● SUPPLIED MATERIAL

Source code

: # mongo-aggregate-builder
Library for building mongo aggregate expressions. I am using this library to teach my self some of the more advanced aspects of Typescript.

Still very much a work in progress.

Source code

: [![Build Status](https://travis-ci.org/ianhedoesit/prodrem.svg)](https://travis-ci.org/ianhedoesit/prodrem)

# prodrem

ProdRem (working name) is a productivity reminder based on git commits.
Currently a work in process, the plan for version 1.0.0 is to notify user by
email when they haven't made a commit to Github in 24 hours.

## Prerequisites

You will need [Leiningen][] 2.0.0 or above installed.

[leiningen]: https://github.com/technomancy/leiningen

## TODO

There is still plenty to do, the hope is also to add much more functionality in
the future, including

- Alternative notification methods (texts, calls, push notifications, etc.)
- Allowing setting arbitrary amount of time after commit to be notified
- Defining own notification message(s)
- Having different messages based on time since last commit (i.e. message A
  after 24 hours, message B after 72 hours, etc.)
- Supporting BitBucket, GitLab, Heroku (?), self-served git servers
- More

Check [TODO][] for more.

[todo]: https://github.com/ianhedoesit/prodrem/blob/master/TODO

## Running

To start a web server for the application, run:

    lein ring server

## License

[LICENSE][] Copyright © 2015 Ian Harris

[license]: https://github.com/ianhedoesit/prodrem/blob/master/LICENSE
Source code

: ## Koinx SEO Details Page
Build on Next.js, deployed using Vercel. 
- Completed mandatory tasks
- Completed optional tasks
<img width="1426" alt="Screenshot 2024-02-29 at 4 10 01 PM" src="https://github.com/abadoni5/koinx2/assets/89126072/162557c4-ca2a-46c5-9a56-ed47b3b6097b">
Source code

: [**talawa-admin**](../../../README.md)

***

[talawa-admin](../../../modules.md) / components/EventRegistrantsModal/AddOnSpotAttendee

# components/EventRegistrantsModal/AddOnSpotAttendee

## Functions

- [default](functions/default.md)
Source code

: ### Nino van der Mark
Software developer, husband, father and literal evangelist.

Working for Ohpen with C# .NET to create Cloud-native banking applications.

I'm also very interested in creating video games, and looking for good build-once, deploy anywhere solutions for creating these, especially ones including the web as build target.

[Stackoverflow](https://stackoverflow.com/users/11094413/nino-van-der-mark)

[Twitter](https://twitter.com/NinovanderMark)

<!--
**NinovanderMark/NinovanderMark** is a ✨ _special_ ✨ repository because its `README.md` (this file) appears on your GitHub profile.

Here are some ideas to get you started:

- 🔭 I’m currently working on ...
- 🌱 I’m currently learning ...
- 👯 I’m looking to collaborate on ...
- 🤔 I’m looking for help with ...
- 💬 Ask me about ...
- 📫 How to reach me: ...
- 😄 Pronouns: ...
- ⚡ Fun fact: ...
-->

● JOB
Every line of the listing that holds the string "Completed" counts once. Give the total alone.

● TASK RESPONSE
2